Last week, the Washington Supreme Court held that an insurer acts in bad faith as a matter of law when it makes an erroneous coverage determination based on an arguable interpretation of the policy.
In American Best Food, Inc. v. Alea London, Ltd., the insurer, Alea, denied coverage after its insured, American Best, was sued for post-assault negligence. American Best operates Café Arizona, a nightclub in Washington. Café Arizona was sued by one of its patrons, Michael Dorsey, after Dorsey was shot by another patron outside the nightclub. According to Dorsey, after he was shot, the club’s security guards carried him inside the club only to have the owner instruct the guards to remove him from the premises. The guards allegedly “dumped [Dorsey] on the sidewalk.”
Alea declined to defend because its policy excluded coverage for injuries “arising out of” assault or battery. Although no Washington case had considered whether injuries caused by post-assault negligence “aris[e] out of” assault, Alea relied on a Washington state case finding that injuries “arise out of” an assault or battery when the injuries would not have occurred “but for” the assault or battery and upon several cases broadly construing the phrase “arising out of.”
The Washington Supreme Court held, first, that post-assault negligence does not “aris[e] out of” the assault, within the meaning of the policy. The Court held that, for injuries to “aris[e] out of” an event, there must be more than a simple causal connection, although the Court failed to define exactly what more was required. Because Dorsey’s post-assault injuries did not “aris[e] out of” the assault on him, the exclusion did not apply, and Alea breached its duty to defend.
Second, the Supreme Court held that Alea acted in bad faith as a matter of law when it denied coverage based on an arguable interpretation of the policy. Alea had argued that, even if its coverage determination was incorrect, it could not be held in bad faith because it relied upon a reasonable interpretation of the law. The Supreme Court disagreed, asserting the rule first announced by its 2007 opinion in Woo v. Fireman’s Fund Insurance Company that, in “equivocal” cases, an insurer may not rely upon an its own interpretation of case law to refuse to defend. Here, the Court said, Alea “put its own interest ahead of its insured when it denied a defense based on an arguable legal interpretation of its own policy.” When coverage is “equivocal,” or even when a contrary coverage position is “arguable” (at least when supported by contrary, out-of-state case law), the insurer must give its insured the benefit of the doubt, accept the duty to defend, reserve its rights, and seek declaratory relief.

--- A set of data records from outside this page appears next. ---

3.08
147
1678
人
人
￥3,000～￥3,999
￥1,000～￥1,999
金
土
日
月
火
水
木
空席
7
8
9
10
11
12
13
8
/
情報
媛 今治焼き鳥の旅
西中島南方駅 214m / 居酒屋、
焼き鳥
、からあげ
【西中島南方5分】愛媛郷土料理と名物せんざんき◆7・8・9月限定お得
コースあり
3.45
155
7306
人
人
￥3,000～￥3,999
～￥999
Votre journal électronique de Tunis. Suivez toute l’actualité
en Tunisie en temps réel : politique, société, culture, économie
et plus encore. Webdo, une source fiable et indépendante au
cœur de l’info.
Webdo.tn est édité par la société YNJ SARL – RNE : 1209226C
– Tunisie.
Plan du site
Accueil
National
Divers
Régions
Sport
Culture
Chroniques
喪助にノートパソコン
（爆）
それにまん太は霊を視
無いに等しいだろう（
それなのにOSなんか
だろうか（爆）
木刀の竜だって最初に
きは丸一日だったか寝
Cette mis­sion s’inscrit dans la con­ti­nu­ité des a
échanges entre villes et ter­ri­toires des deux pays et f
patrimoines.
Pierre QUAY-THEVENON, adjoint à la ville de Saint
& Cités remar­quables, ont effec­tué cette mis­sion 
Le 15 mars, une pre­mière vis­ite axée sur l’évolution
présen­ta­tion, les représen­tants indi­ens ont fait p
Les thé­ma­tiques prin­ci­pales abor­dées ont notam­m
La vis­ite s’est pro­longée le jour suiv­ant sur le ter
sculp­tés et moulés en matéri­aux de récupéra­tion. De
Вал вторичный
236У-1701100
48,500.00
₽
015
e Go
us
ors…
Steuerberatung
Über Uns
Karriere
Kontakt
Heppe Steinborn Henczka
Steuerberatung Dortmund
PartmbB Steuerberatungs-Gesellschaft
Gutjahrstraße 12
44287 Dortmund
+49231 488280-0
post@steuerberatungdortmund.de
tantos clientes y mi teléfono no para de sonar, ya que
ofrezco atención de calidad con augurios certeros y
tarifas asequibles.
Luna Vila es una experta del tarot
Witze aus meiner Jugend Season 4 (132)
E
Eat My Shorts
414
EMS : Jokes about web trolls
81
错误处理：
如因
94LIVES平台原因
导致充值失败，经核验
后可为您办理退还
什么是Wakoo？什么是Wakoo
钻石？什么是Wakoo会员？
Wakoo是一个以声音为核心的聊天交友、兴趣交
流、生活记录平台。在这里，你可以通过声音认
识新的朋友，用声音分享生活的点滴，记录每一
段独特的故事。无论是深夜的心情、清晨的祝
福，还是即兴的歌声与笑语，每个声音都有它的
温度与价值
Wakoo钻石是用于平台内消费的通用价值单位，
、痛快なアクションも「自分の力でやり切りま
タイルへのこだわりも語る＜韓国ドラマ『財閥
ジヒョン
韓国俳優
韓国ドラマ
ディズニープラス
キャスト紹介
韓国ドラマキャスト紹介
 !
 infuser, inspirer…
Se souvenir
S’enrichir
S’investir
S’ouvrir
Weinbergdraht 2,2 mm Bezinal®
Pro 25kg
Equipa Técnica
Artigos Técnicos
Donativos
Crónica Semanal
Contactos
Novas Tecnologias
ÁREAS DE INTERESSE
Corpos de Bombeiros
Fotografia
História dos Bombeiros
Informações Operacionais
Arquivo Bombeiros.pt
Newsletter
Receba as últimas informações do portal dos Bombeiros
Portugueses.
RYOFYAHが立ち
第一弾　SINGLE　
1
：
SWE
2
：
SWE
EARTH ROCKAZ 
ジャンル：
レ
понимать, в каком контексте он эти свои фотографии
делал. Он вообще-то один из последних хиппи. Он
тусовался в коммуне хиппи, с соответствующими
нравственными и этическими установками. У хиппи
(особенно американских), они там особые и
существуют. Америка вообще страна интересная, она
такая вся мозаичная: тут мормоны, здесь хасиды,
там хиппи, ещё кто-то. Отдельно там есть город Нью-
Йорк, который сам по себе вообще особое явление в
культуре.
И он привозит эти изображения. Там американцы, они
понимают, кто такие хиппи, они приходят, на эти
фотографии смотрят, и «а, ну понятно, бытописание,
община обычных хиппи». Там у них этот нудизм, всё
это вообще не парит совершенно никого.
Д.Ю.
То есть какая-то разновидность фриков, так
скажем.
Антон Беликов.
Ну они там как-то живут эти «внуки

The Court held that Alea’s failure to do so was unreasonable and, therefore, bad faith as a matter of law.
Four justices dissented solely on the bad faith issue, taking the position that an incorrect denial of coverage, including the duty to defend, amounts to bad faith only if the decision was “unreasonable, frivolous, or unfounded,” substantially more than merely incorrect. “[B]reach of an insurance contract does not,” said the dissenting opinion, “create per se liability for the tort of bad faith.” Rather, the insured must meet the “heavy burden” of proving that the insurer acted in bad faith.
The Alea decision has three important implications for insurers:
- An insurer cannot deny coverage for post-assault negligence under an assault or battery exclusion. Post-assault negligence does not “arise out of” the assault or battery.
- When a case involves an arguable interpretation of law, the insurer must give the benefit of the doubt to the insured and provide a defense. The insurer may then reserve rights and seek declaratory relief.
- If, in an equivocal case, the insurer denies the duty to defend, failing to give the benefit of the doubt to its insured, the insurer may be held liable for bad faith even though its denial was based upon a reasonably justified interpretation of the policy.